Minister refuses to rule out further education cuts

By John Walshe Education Editor

Wednesday April 07 2010

Education cannot be sheltered from any further cuts, Education Minister Mary Coughlan warned yesterday.

She said it would be dishonest to say otherwise, given that the bulk of public spending was accounted for by health, education and welfare.

"The reality is that this country will have less to spend on public services for the foreseeable future. This is a fact and we cannot afford to underestimate the challenge it will pose," she told the INTO congress in Galway, where a minority of delegates heckled and booed her speech.

She said that more had to be done to stabilise the public finances. A further €3bn of adjustments will be required in the next Budget, €1bn of which will come from capital spending and the remaining €2bn from reductions in the cost of public services and through taxation.
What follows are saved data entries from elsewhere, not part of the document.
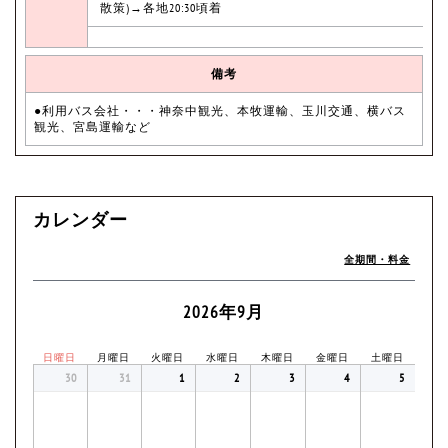
散策)→各地20:30頃着
備考
●利用バス会社・・・神奈中観光、本牧運輸、玉川交通、横バス
観光、宮島運輸など
カレンダー
全期間・料金
2026年9月
日曜日
月曜日
火曜日
水曜日
木曜日
金曜日
土曜日
30
31
1
2
3
4
5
But Ms Coughlan also gave the country's 55,000 teachers an assurance that she was not looking for a cut in the length of their summer holidays in any revision of their contracts.

"I'm not taking out the machete," she quipped at a news conference after her congress speech.

The assurances were given to allay fears that a renegotiation of teachers' contracts will hand the minister a "blank cheque".

Such a revision is provided for in the draft pay agreement worked out last month in the Croke Park discussions between the public services committee of ICTU and the Government.

"We are clearly not in a situation where we are going to create a huge imposition on teachers, but we would like to work through issues raised by boards of management and by teachers themselves," Ms Coughlan said.

Ballots will be held on the deal but Ms Coughlan would not make any recommendation on how the members should vote, saying this was a matter for the unions.

She also confirmed that an easing of the moratorium on filling middle management posts in schools will be announced at the TUI congress in Ennis today.

But, she told reporters, while it would go some way towards addressing the problems it would not be the panacea for resolving absolutely everything.

In response, the new general secretary of the union, Sheila Nunan, launched a strong attack on the Government's policies.

"The price of NAMA and other state gifts to the swindlers we used to respectfully call the financial services industry will bleed as much from our country this century as the landlords did in the 19th century," she said.

"Six years from the centenary of 1916, that is some betrayal of their heroic struggle for independence -- of which the trade union movement of the time was a part.

"Eighty-four years of patriotic endeavour to build a republic where the green shoots of liberty and equality had just begun to take hold have been overturned in a decade.

"Truly your Government has done the State some service. James Connolly must be turning in his grave," she added.

"For because of light touch regulation of the banks -- a euphemism for letting the lunatics run the asylum -- the education system will remain under-funded and our classrooms overcrowded. Child poverty will increase and ordinary working men and women face the challenge of making ends meet," she concluded.